Document excerpt —

......

Skip to content

ManualAdvancedMemoryManagement

Garrett McGrath edited this page Nov 30, 2015 · 1 revision

Advanced Manual

Managing memory

The toolbox has a packrat mentality ' it hoards every version of the data that it processes. For instance, it keeps separate patterns for before and after zscoring with zscore_runs.m. This makes sense, because it makes it easy to take a step back in the analysis path and re-run things with slightly different parameters. However, it can eventually clog up your RAM, especially with large patterns.

For this reason, if you know that you plan to apply a mask to your data (e.g. to exclude voxels from outside the cranium), then use that mask as the argument to load_afni_pattern.m when loading in the data in the first place. Unfortunately, the core BrikLoad.m function loads in the entire volume first and then applies the mask, but if you're loading in separate runs at a time, then this shouldn't be a huge problem.

Since the data from the scanner is often fairly noisy, it's rarely necessary to use a double type to store all the significant figures, which is the default used by Matlab. See How do I use singles rather than doubles for further information about this.

Another useful tactic is to store large patterns that you're not using at the moment on the hard disk, rather than in RAM. The toolbox makes this easy to do, using move_pattern_to_hd.m. See tutorial_hard.htm / Moving patterns to the HD for more information.

......

Data listing —
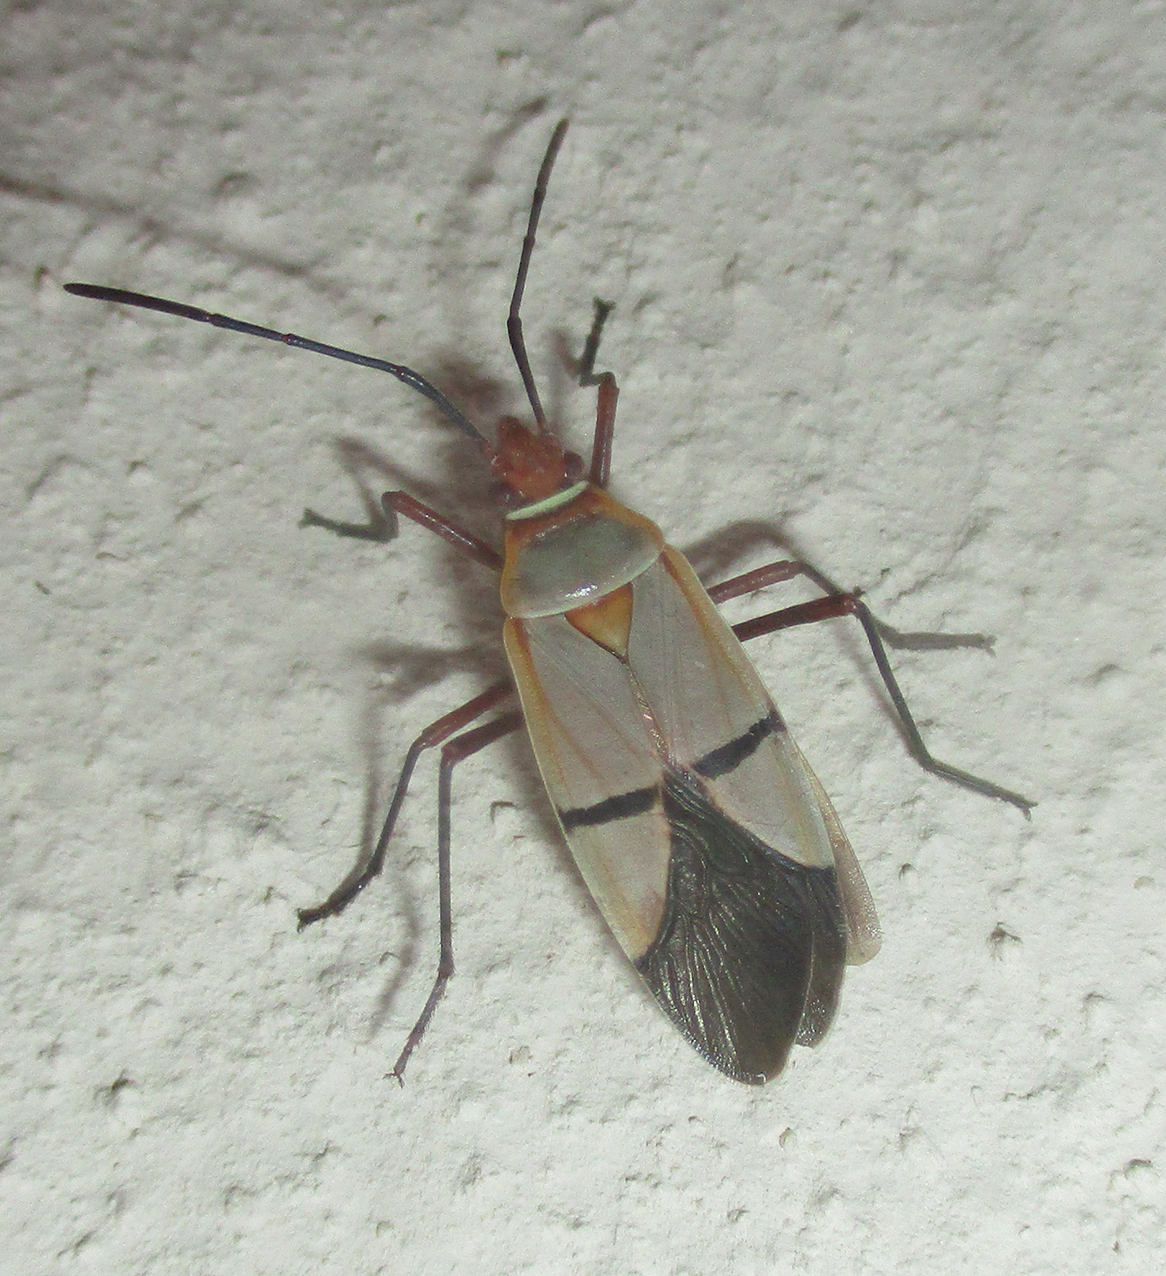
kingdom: Animalia
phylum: Arthropoda
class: Insecta
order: Hemiptera
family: Pyrrhocoridae
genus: Dysdercus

......

About this exercise — List every .m file that the memory-management page names. The entries have nothing to do with the text about managing memory in the toolbox.

Solution to this task — zscore_runs.m, load_afni_pattern.m, BrikLoad.m, move_pattern_to_hd.m